=== Gestellte Aufgabe ===
Gib den Abschnitt des Auszugs zu Urteilen im Baurecht zwischen „Hervorzuhebende Urteile zum“ und „kann, ist wirksam.“ einschließlich erneut wieder und ersetze dabei „Nachunternehmer“ durch „Subunternehmer“.

Bau-, Architekten- und Immobilienrecht.

Hervorzuhebende Urteile zum Recht am Bau
In den letzten 30 Tagen wurden folgende wichtige Entscheidungen im Volltext bei ibr-online eingestellt
Online seit 27. Juni
IBRRS 2025, 1623
OLG München, Urteil vom 14.06.2023 - 20 U 8406/21 Bau
1. Eine Vertragsbedingung, wonach der Auftraggeber den Vertrag mit dem Auftragnehmer (hier: Nachunternehmer) bei Nichtbeachtung seiner Verpflichtung zur Zahlung der Gesamtversicherungsbeiträge und der gesetzlichen Unfallversicherung sowie bei Nichtbeachtung der Bestimmungen zur Zahlung des Mindestlohns und der Regelungen zur Abführung der Urlaubskassenbeiträge ohne Abmahnung oder Fristsetzung aus wichtigem Grund kündigen kann, ist wirksam.
2. Der Leistungsbeschrieb, wonach die Entsorgung von Bodenmaterial nach Festlegungen des "Bayerischen Eckpunktepapiers in der aktuellen Fassung" erfolgen soll, ist dahingehend auszulegen, dass es auf die im Zeitpunkt der tatsächlichen Entsorgung - und nicht bei Angebotsabgabe - aktuelle Fassung ankommt.
3. Der Auftragnehmer kann für eine im Leistungsverzeichnis nicht vorgesehene Handschachtung eine (Stundenlohn-)Vergütung auch ohne Auftrag verlangen, wenn die Leistungen für die Erfüllung des Vertrags notwendig waren, dem mutmaßlichen Willen des Auftraggebers entsprachen und ihm unverzüglich angezeigt wurden. Der Umstand, dass entgegen den vertraglichen Vereinbarungen weder Regiezettel erstellt noch abgezeichnet wurden, hindert das Bestehen des Anspruchs nicht.
4. Der Umstand, dass sich die Bauzeit erheblich verlängert hat, genügt nicht, um einen Annahmeverzug des Auftraggebers festzustellen. Für einen Entschädigungsanspruch muss der Auftragnehmer vielmehr vortragen, welche konkrete Pflicht oder Obliegenheit der Auftraggeber wann verletzt hat und wie der Bauablauf hierdurch in welchem Zeitraum gestört wurde und es hierdurch zu einer Verzögerung kam.

=== Einträge des Datensatzes ===
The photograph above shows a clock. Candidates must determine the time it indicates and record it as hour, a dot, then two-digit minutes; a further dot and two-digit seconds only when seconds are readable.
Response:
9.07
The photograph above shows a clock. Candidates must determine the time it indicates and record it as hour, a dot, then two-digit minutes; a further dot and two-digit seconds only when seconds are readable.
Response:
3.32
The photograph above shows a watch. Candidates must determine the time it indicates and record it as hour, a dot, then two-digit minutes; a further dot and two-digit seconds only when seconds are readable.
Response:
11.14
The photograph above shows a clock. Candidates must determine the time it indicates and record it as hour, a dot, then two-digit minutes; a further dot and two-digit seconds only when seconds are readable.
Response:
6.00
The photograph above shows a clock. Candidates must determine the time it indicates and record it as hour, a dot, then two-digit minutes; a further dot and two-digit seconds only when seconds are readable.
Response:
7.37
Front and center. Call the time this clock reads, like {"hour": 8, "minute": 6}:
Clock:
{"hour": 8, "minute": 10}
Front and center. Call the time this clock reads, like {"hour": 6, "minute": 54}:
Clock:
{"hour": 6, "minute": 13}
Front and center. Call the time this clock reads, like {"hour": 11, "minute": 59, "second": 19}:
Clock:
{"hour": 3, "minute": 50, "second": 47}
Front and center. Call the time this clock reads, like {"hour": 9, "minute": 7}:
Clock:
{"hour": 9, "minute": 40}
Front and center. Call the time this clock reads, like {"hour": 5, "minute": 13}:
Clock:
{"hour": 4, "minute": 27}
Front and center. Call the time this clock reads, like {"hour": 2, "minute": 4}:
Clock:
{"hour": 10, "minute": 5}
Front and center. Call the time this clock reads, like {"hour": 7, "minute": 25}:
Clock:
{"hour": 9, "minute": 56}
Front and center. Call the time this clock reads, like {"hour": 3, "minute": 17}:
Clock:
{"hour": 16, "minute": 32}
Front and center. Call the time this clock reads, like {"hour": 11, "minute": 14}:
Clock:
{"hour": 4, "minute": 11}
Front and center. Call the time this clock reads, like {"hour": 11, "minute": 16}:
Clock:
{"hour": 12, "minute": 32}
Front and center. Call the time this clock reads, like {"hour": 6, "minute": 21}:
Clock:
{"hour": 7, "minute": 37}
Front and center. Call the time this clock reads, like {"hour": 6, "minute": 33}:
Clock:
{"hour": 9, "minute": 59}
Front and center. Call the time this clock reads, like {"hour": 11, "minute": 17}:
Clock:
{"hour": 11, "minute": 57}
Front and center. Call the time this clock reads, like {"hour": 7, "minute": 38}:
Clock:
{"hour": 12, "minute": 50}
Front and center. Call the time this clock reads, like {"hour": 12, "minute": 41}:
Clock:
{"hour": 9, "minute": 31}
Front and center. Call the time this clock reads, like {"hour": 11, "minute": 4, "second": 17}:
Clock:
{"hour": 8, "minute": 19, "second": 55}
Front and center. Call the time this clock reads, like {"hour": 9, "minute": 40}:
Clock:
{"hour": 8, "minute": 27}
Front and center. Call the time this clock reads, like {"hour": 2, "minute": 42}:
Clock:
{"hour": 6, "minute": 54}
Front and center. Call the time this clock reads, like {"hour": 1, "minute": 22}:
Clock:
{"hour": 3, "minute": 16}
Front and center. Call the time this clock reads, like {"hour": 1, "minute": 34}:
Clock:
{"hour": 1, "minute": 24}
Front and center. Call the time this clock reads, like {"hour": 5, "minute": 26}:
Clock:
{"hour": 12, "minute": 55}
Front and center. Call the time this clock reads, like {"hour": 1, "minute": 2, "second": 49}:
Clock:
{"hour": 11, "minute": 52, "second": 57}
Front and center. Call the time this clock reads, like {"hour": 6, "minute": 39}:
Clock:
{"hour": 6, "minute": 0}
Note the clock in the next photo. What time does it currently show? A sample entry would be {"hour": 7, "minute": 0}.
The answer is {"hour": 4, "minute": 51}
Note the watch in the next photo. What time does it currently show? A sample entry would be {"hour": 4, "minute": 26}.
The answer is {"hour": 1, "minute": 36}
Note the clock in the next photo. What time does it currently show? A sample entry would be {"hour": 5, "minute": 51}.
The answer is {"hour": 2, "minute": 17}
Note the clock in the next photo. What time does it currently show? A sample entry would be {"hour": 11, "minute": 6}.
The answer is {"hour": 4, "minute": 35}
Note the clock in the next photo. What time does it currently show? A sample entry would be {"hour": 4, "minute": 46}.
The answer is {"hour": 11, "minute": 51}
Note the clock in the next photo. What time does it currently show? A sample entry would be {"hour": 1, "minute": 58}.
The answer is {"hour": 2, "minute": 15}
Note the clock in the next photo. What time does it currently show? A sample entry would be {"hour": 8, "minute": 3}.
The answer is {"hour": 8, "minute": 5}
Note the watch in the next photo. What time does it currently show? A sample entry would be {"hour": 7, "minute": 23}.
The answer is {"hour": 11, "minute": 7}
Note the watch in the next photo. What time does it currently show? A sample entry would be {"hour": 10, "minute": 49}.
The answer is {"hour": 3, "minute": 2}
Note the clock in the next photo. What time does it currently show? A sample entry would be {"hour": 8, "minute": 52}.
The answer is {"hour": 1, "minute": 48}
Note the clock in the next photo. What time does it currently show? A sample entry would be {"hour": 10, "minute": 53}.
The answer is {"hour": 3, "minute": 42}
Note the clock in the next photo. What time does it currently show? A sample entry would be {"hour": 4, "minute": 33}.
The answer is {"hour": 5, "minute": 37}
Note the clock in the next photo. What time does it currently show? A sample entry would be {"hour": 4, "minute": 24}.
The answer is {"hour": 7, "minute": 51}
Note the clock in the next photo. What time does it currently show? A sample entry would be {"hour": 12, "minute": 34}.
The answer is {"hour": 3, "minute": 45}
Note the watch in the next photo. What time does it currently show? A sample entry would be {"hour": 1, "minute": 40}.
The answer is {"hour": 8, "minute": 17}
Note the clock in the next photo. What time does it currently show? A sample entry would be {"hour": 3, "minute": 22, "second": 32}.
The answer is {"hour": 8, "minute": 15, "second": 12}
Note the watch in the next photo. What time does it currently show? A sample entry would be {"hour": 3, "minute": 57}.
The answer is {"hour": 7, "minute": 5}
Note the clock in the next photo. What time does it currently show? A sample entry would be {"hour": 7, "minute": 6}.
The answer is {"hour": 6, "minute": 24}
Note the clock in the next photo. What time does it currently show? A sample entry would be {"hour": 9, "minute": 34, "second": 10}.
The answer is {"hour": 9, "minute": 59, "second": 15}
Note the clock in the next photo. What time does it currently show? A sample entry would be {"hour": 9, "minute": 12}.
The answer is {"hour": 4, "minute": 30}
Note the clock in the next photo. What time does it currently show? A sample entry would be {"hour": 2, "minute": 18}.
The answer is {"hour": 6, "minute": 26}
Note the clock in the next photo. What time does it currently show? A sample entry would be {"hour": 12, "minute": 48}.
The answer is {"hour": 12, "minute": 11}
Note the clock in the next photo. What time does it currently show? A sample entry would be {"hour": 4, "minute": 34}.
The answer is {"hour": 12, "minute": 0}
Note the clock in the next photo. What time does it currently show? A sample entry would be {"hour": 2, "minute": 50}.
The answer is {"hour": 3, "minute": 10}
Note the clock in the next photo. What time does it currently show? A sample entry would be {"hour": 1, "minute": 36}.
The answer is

=== Lösung ===
Hervorzuhebende Urteile zum Recht am Bau
In den letzten 30 Tagen wurden folgende wichtige Entscheidungen im Volltext bei ibr-online eingestellt
Online seit 27. Juni
IBRRS 2025, 1623
OLG München, Urteil vom 14.06.2023 - 20 U 8406/21 Bau
1. Eine Vertragsbedingung, wonach der Auftraggeber den Vertrag mit dem Auftragnehmer (hier: Subunternehmer) bei Nichtbeachtung seiner Verpflichtung zur Zahlung der Gesamtversicherungsbeiträge und der gesetzlichen Unfallversicherung sowie bei Nichtbeachtung der Bestimmungen zur Zahlung des Mindestlohns und der Regelungen zur Abführung der Urlaubskassenbeiträge ohne Abmahnung oder Fristsetzung aus wichtigem Grund kündigen kann, ist wirksam.